Since 2019, Chick-fil-A has been trying to recalibrate its religiously righteous reputation: It ended donations to the Salvation Army and the Fellowship of Christian Athletes — groups targeted by LGBTQ+ activists who promoted a boycott of the chicken sandwich chain. Now, the pro-closet crowd is proposing its own boycott of Chick-fil-A. Meanwhile, gays remain skeptical of the company’s sincerity. After all, the diversity page on its website still clings to the old faithful stewardship.

Anti-LGBTQ+ boycotters have also been yelling at Target Corp., falsely claiming the retailer was marketing “tuck friendly” swimsuits (designed for trans women who have not undergone reassignment surgery) to kids.

And there’s been crying over spilt beer. In April, trans TikTok mega-influencer Dylan Mulvaney marked the first anniversary of her “Days of Girlhood” gender transition with a brief video featuring a one-of-a-kind can of Bud Light with her face on it (part of a $15,000 giveaway backed by the lager’s brewer Anheuser-Busch InBev SA). The anti-woke response was irrational and violent: Conservative trans woman Caitlyn Jenner condemned Mulvaney and Bud Light; and rapper Kid Rock tastelessly took an automatic weapon to cases of the beer. Anheuser-Busch tried to step gingerly away from it all — but everyone’s noticed. Bud Light sales plummeted.
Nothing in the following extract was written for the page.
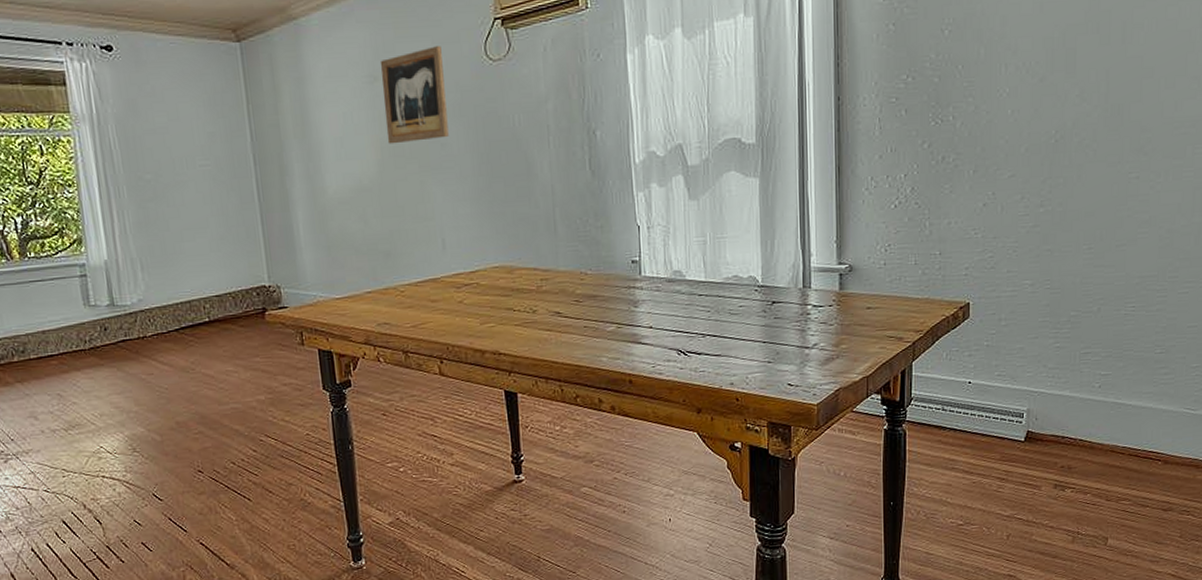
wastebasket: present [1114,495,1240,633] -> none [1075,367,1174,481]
When the noise levels rise in June, we must push back and push forward. (And by “we” I’m including all of you who are our friends.) For all the parades and boosts to self-esteem, this month is a reminder of what being out costs and what it can deliver.

There are two important dates. First, June 28, 1969 — the Stonewall rebellion, started not by privileged white gay men secure in private cocktail lounges but by trans people in a dingy bar in Greenwich Village in New York who were being harassed by the cops. Their anger and energy would unite an inchoate, disparate group and transform it into a movement that would survive repression, ostracism, violence, and plague to reach the second date that makes this month so historic.

On June 26, 2015, Associate Justice Anthony Kennedy of the US Supreme Court wrote this for the majority:

“No union is more profound than marriage, for it embodies the highest ideals of love, fidelity, devotion, sacrifice, and family. In forming a marital union, two people become something greater than once they were. As some of the petitioners in these cases demonstrate, marriage embodies a love that may endure even past death. It would misunderstand these men and women to say they disrespect the idea of marriage. Their plea is that they do respect it, respect it so deeply that they seek to find its fulfillment for themselves. Their hope is not to be condemned to live in loneliness, excluded from one of civilization’s oldest institutions. They ask for equal dignity in the eyes of the law. The Constitution grants them that right.”

I’m not proposing anything new in this column, just reiterating that — like people who say “Merry Christmas” in December — we too have a confession of faith to repeat in June: “We’re here. We’re queer. Get used to it.” And, oh yes, that new superpower: We’re buying.